• [DIRECTIONS]
- 1) Summarize the essential abilities passage below in two sentences.
- 2) Retype the part of the essential abilities passage below starting with "- Communications: The" and going on through "skills described above.".

• [READING PASSAGE]
━━━━━━━━━━

Essential Abilities and Technical Standards
Essential Abilities and Technical Standards - In Patient Care Programs
The Radiologic Sciences faculty have specified the following nonacademic criteria (essential abilities) which all applicants and enrolled students are expected to meet in order to participate in the Radiologic Sciences programs and professional practice.
- Observation: The applicant/student must be able to participate actively in all demonstrations, laboratory exercises, and clinical experiences in the professional program component of the degree and to assess and comprehend the condition of all patients assigned to him/her for examination, diagnosis and treatment. Such observation and information usually requires the functional use of visual, auditory, and somatic sensations.
- Communications: The applicant/student must be able to communicate effectively and sensitively with patients in order to elicit information, describe changes in mood, activity and posture; assess non-verbal communications, and be able to effectively and efficiently transmit information to patients, fellow students, faculty and staff, and all members of the health care team. Communication skills include speaking, reading and writing, as well as the observations skills described above.

━━━━━━━━━━

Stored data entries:
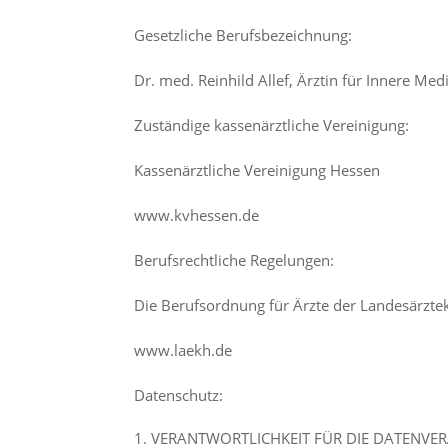
Gesetzliche Berufsbezeichnung:
Dr. med. Reinhild Allef, Ärztin für Innere Me
Zuständige kassenärztliche Vereinigung:
Kassenärztliche Vereinigung Hessen
www.kvhessen.de
Berufsrechtliche Regelungen:
Die Berufsordnung für Ärzte der Landesärz
www.laekh.de
Datenschutz:
VERANTWORTLICHKEIT FÜR DIE DATENVE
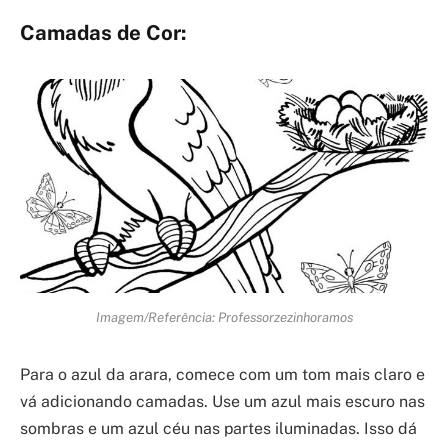
Camadas de Cor:
Imagem/Referência: Professorzezinhoramos
Para o azul da arara, comece com um tom mais claro e
vá adicionando camadas. Use um azul mais escuro nas
sombras e um azul céu nas partes iluminadas. Isso dá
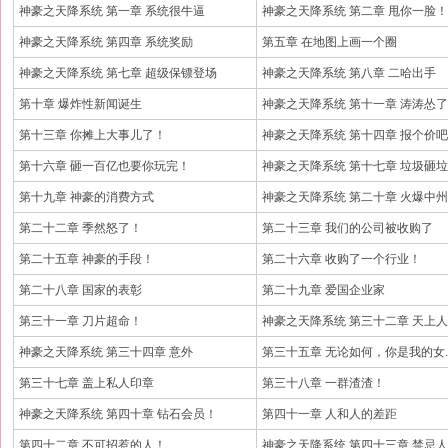
神豪之天降系统 第一章 系统很牛逼
神豪之天降系统 第二章 甩你一脸！
神豪之天降系统 第四章 系统奖励
第五章 在地图上画一个圈
神豪之天降系统 第七章 超级保镖登场
神豪之天降系统 第八章 二哈出手
第十章 爆炸性新闻诞生
神豪之天降系统 第十一章 涛涛怂了
第十三章 你摊上大事儿了！
神豪之天降系统 第十四章 报个价
第十六章 砸一百亿也要你玩完！
神豪之天降系统 第十七章 垃圾砸
第十九章 神豪的消费方式
神豪之天降系统 第二十章 火爆中州
第二十二章 季然怒了！
第二十三章 我们的公司被收购了
第二十五章 神豪的手段！
第二十六章 收购了一个行业！
第二十八章 国家的表彰
第二十九章 爱国企业家
第三十一章 刀片超命！
神豪之天降系统 第三十二章 天上
神豪之天降系统 第三十四章 意外
第三十五章 无论如何，你是我的女.
第三十七章 盖上私人印章
第三十八章 一群渣渣！
神豪之天降系统 第四十章 钻石会员！
第四十一章 人和人的差距
第四十二章 不可招惹的人！
神豪之天降系统 第四十三章 禁忌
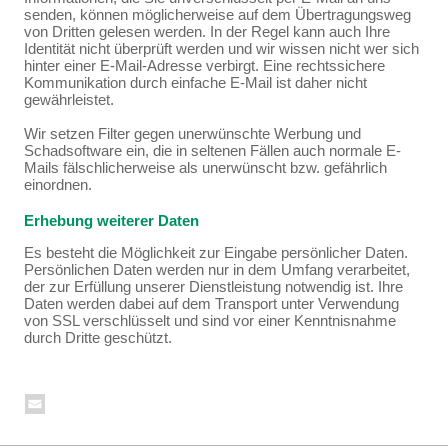
senden, können möglicherweise auf dem Übertragungsweg
von Dritten gelesen werden. In der Regel kann auch Ihre
Identität nicht überprüft werden und wir wissen nicht wer sich
hinter einer E-Mail-Adresse verbirgt. Eine rechtssichere
Kommunikation durch einfache E-Mail ist daher nicht
gewährleistet.
Wir setzen Filter gegen unerwünschte Werbung und
Schadsoftware ein, die in seltenen Fällen auch normale E-
Mails fälschlicherweise als unerwünscht bzw. gefährlich
einordnen.
Erhebung weiterer Daten
Es besteht die Möglichkeit zur Eingabe persönlicher Daten.
Persönlichen Daten werden nur in dem Umfang verarbeitet,
der zur Erfüllung unserer Dienstleistung notwendig ist. Ihre
Daten werden dabei auf dem Transport unter Verwendung
von SSL verschlüsselt und sind vor einer Kenntnisnahme
durch Dritte geschützt.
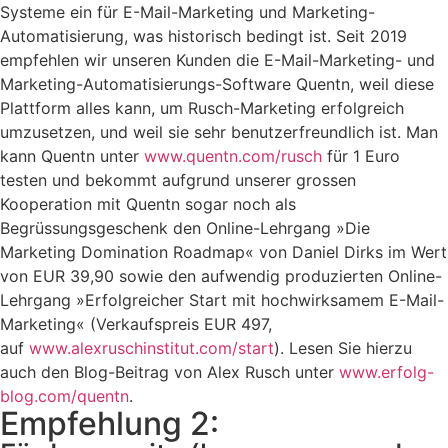
Systeme ein für E-Mail-Marketing und Marketing-
Automatisierung, was historisch bedingt ist. Seit 2019
empfehlen wir unseren Kunden die E-Mail-Marketing- und
Marketing-Automatisierungs-Software Quentn, weil diese
Plattform alles kann, um Rusch-Marketing erfolgreich
umzusetzen, und weil sie sehr benutzerfreundlich ist. Man
kann Quentn unter
www.quentn.com/rusch
für 1 Euro
testen und bekommt aufgrund unserer grossen
Kooperation mit Quentn sogar noch als
Begrüssungsgeschenk den Online-Lehrgang »Die
Marketing Domination Roadmap« von Daniel Dirks im Wert
von EUR 39,90 sowie den aufwendig produzierten Online-
Lehrgang »Erfolgreicher Start mit hochwirksamem E-Mail-
Marketing« (Verkaufspreis EUR 497,
auf
www.alexruschinstitut.com/start
). Lesen Sie hierzu
auch den Blog-Beitrag von Alex Rusch unter
www.erfolg-
blog.com/quentn
.
Empfehlung 2:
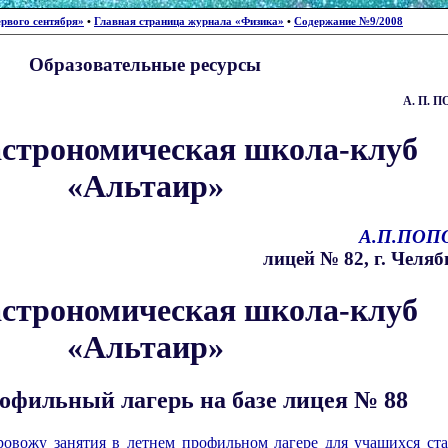
рвого сентября»
•
Главная страница журнала «Физика»
•
Содержание №9/2008
Образовательные ресурсы
А. П.
П
астрономическая школа-клуб
«Альтаир»
А.П.ПОП
лицей № 82, г. Челяб
астрономическая школа-клуб
«Альтаир»
офильный лагерь на базе лицея № 88
провожу занятия в летнем профильном лагере для учащихся ст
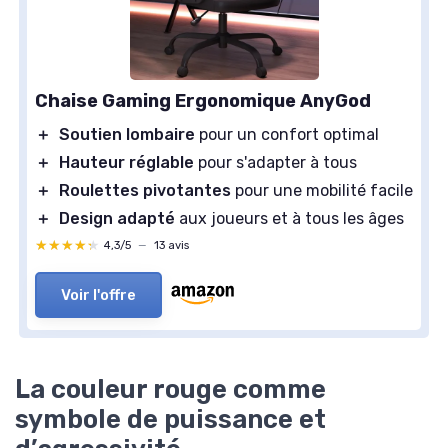
Chaise Gaming Ergonomique AnyGod
＋
Soutien lombaire
pour un confort optimal
＋
Hauteur réglable
pour s'adapter à tous
＋
Roulettes pivotantes
pour une mobilité facile
＋
Design adapté
aux joueurs et à tous les âges
★★★★★
★★★★★
4,3/5
—
13 avis
Voir l'offre
La couleur rouge comme
symbole de puissance et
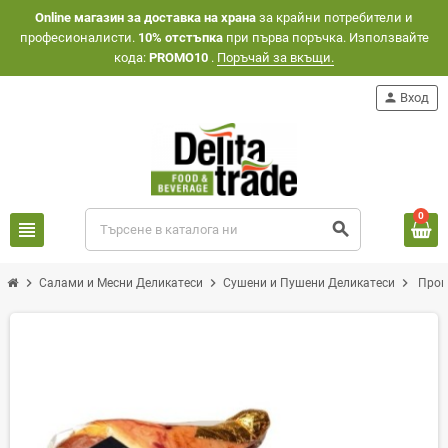
Оnline магазин за доставка на храна
за крайни потребители и
професионалисти.
10% отстъпка
при първа поръчка. Използвайте
кода:
PROMO10
.
Поръчай за вкъщи.
person
Вход
0
view_headline
search
chevron_right
chevron_right
chevron_right
Салами и Месни Деликатеси
Сушени и Пушени Деликатеси
Прошу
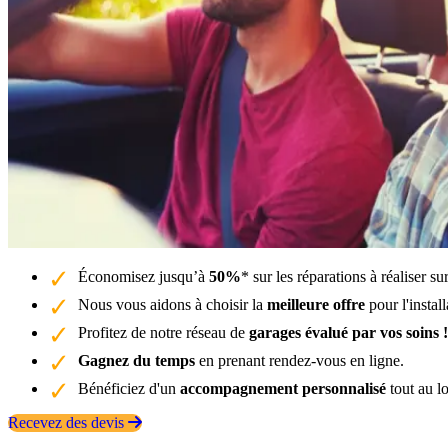
Économisez jusqu’à
50%
* sur les réparations à réaliser s
Nous vous aidons à choisir la
meilleure offre
pour l'instal
Profitez de notre réseau de
garages évalué par vos soins !
Gagnez du temps
en prenant rendez-vous en ligne.
Bénéficiez d'un
accompagnement personnalisé
tout au l
Recevez des devis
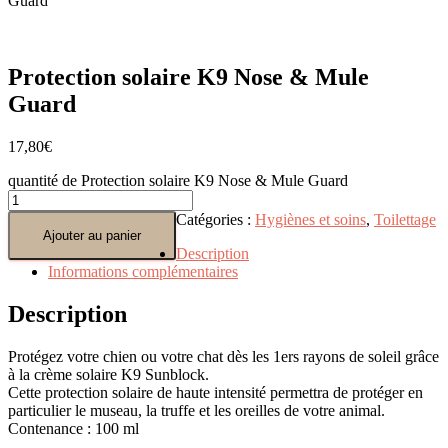
Guard
Protection solaire K9 Nose & Mule
Guard
17,80
€
quantité de Protection solaire K9 Nose & Mule Guard
Catégories :
Hygiènes et soins
,
Toilettage
Ajouter au panier
Description
Informations complémentaires
Description
Protégez votre chien ou votre chat dès les 1ers rayons de soleil grâce
à la crème solaire K9 Sunblock.
Cette protection solaire de haute intensité permettra de protéger en
particulier le museau, la truffe et les oreilles de votre animal.
Contenance : 100 ml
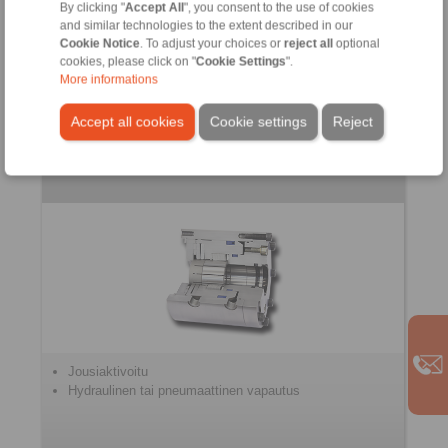
Ohjattu jarrutus
By clicking "
Accept All
", you consent to the use of cookies
and similar technologies to the extent described in our
Cookie Notice
. To adjust your choices or
reject all
optional
cookies, please click on "
Cookie Settings
".
More informations
Accept all cookies
Cookie settings
Reject
Kiristysyksiköt
Jousiaktivoitu
Hydraulinen tai pneumaattinen vapautus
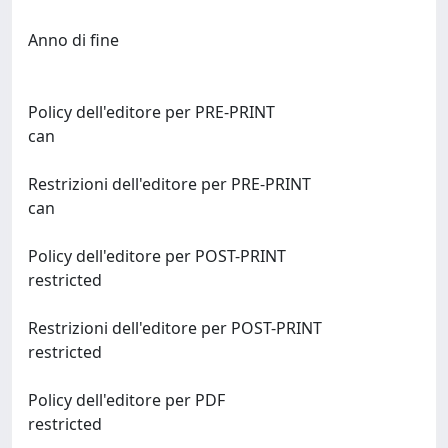
Anno di fine
Policy dell'editore per PRE-PRINT
can
Restrizioni dell'editore per PRE-PRINT
can
Policy dell'editore per POST-PRINT
restricted
Restrizioni dell'editore per POST-PRINT
restricted
Policy dell'editore per PDF
restricted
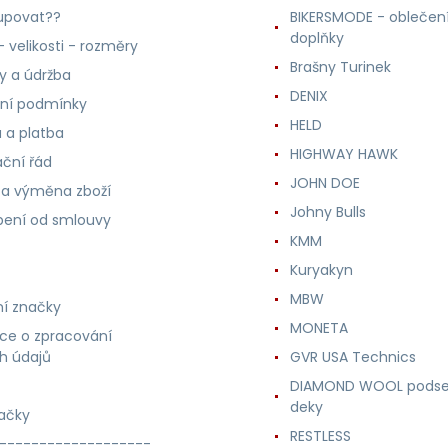
upovat??
BIKERSMODE - oblečení
doplňky
 velikosti - rozměry
Brašny Turinek
ly a údržba
DENIX
ní podmínky
HELD
 a platba
HIGHWAY HAWK
ční řád
JOHN DOE
 a výměna zboží
Johny Bulls
ení od smlouvy
KMM
Kuryakyn
MBW
í značky
MONETA
ce o zpracování
h údajů
GVR USA Technics
DIAMOND WOOL podse
deky
ačky
RESTLESS
-------------------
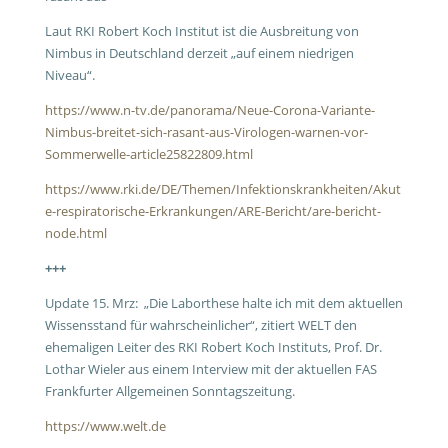
Laut RKI Robert Koch Institut ist die Ausbreitung von
Nimbus in Deutschland derzeit „auf einem niedrigen
Niveau“.
https://www.n-tv.de/panorama/Neue-Corona-Variante-
Nimbus-breitet-sich-rasant-aus-Virologen-warnen-vor-
Sommerwelle-article25822809.html
https://www.rki.de/DE/Themen/Infektionskrankheiten/Akut
e-respiratorische-Erkrankungen/ARE-Bericht/are-bericht-
node.html
+++
Update 15. Mrz: „Die Laborthese halte ich mit dem aktuellen
Wissensstand für wahrscheinlicher“, zitiert WELT den
ehemaligen Leiter des RKI Robert Koch Instituts, Prof. Dr.
Lothar Wieler aus einem Interview mit der aktuellen FAS
Frankfurter Allgemeinen Sonntagszeitung.
https://www.welt.de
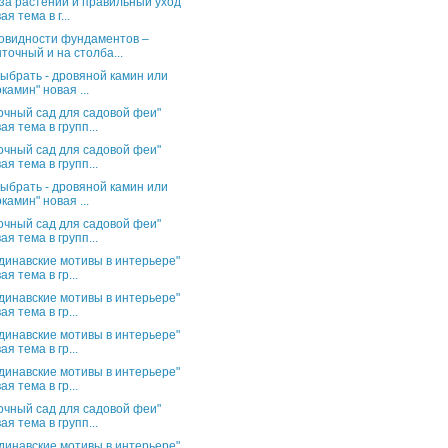
за растений и правильный уход"
ая тема в г...
овидности фундаментов –
точный и на столба...
выбрать - дровяной камин или
камин" новая ...
очный сад для садовой феи"
ая тема в групп...
очный сад для садовой феи"
ая тема в групп...
выбрать - дровяной камин или
камин" новая ...
очный сад для садовой феи"
ая тема в групп...
динавские мотивы в интерьере"
ая тема в гр...
динавские мотивы в интерьере"
ая тема в гр...
динавские мотивы в интерьере"
ая тема в гр...
динавские мотивы в интерьере"
ая тема в гр...
очный сад для садовой феи"
ая тема в групп...
динавские мотивы в интерьере"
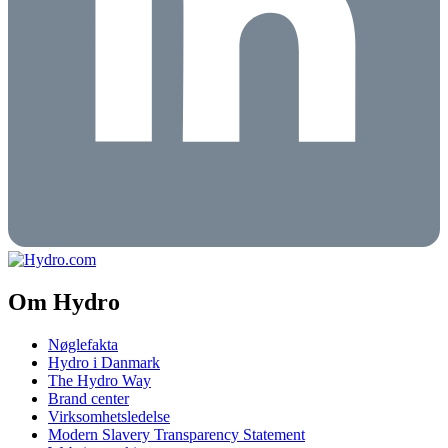
Om Hydro
Nøglefakta
Hydro i Danmark
The Hydro Way
Brand center
Virksomhetsledelse
Modern Slavery Transparency Statement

━━━━━━━━━━

• [RESULTS OF THE EXERCISE]
- 1) The Radiologic Sciences faculty have set nonacademic criteria, called essential abilities, that all applicants and enrolled students are expected to meet to take part in the programs and professional practice. Two of these are observation, which means taking an active part in demonstrations, laboratory exercises and clinical experiences and assessing the condition of assigned patients, and communication, which means exchanging information effectively and sensitively with patients, fellow students, faculty, staff and the health care team.

- 2)
- Communications: The applicant/student must be able to communicate effectively and sensitively with patients in order to elicit information, describe changes in mood, activity and posture; assess non-verbal communications, and be able to effectively and efficiently transmit information to patients, fellow students, faculty and staff, and all members of the health care team. Communication skills include speaking, reading and writing, as well as the observations skills described above.